##### PROVIDED RECORDS
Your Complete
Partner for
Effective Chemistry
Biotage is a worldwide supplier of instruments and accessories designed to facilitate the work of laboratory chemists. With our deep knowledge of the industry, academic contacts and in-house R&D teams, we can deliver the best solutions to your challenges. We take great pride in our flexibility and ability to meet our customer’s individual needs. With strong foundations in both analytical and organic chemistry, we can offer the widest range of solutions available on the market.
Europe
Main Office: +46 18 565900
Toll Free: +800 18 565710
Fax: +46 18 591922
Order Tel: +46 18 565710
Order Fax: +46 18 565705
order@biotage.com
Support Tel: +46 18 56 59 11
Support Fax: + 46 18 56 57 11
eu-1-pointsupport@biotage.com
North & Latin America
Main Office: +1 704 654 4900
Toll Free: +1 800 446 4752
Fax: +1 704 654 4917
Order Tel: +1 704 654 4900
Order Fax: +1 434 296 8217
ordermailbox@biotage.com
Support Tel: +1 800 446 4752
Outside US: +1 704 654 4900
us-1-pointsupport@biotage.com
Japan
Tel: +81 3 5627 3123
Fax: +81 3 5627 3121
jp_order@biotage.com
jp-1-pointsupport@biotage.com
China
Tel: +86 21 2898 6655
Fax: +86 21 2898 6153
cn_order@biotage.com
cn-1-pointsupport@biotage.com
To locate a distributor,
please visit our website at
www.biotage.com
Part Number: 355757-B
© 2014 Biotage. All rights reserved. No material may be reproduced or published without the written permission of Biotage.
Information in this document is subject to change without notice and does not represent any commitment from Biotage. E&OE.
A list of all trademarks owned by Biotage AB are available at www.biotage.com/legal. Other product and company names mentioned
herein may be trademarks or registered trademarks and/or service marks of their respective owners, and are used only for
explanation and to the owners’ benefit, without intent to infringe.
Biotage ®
##########
##### PROVIDED RECORDS
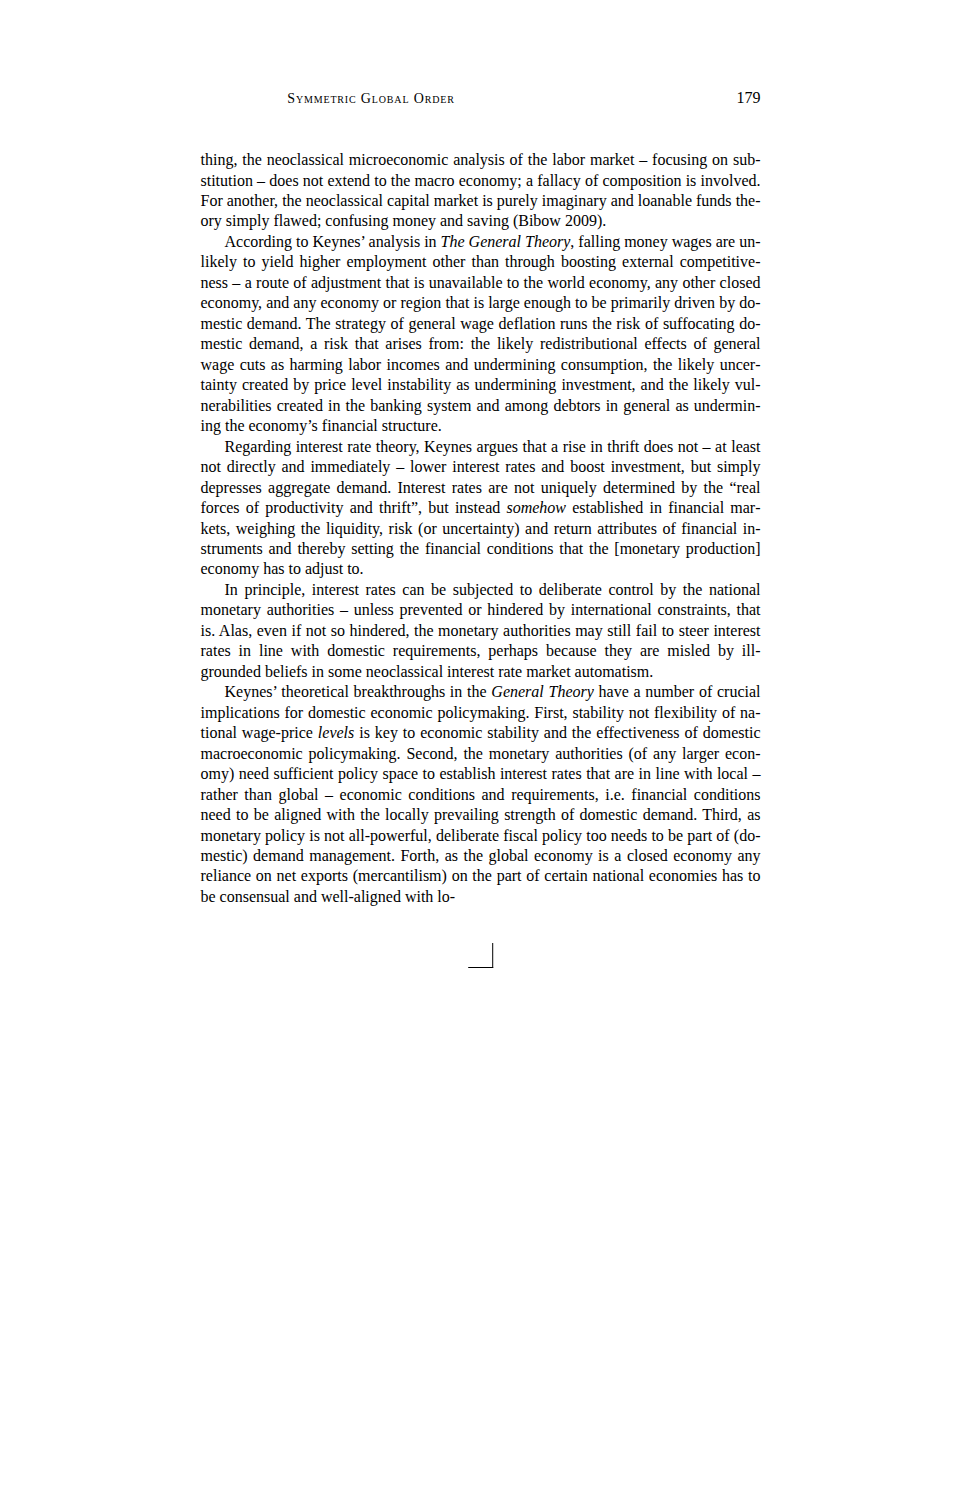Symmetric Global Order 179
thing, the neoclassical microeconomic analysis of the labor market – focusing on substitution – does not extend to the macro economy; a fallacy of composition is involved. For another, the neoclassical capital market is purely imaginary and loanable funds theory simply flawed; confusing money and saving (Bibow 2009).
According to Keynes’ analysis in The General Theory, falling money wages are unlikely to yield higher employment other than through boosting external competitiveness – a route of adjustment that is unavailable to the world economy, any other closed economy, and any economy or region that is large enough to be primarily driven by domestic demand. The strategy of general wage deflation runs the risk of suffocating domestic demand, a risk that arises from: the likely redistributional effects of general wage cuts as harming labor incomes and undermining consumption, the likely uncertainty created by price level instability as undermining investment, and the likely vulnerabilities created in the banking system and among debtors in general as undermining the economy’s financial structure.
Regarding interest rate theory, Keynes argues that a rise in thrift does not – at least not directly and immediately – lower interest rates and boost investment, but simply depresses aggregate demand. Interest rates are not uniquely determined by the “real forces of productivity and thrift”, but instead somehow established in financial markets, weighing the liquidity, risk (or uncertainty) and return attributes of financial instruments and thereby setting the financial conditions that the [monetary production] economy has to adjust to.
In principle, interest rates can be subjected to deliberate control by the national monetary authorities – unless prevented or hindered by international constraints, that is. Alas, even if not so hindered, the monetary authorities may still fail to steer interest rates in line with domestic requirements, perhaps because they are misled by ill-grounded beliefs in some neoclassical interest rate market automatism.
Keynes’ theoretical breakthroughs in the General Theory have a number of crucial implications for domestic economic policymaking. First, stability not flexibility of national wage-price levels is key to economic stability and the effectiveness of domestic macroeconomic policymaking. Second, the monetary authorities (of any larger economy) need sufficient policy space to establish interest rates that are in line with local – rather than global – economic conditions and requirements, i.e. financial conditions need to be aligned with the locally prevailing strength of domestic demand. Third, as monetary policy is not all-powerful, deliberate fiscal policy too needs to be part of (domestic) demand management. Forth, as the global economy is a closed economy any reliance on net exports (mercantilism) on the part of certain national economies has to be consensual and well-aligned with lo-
##########
EXERCISE AIM: Count up the lines above in which the word "simply" appears, and give nothing but that count.

WRITTEN ANSWER: 2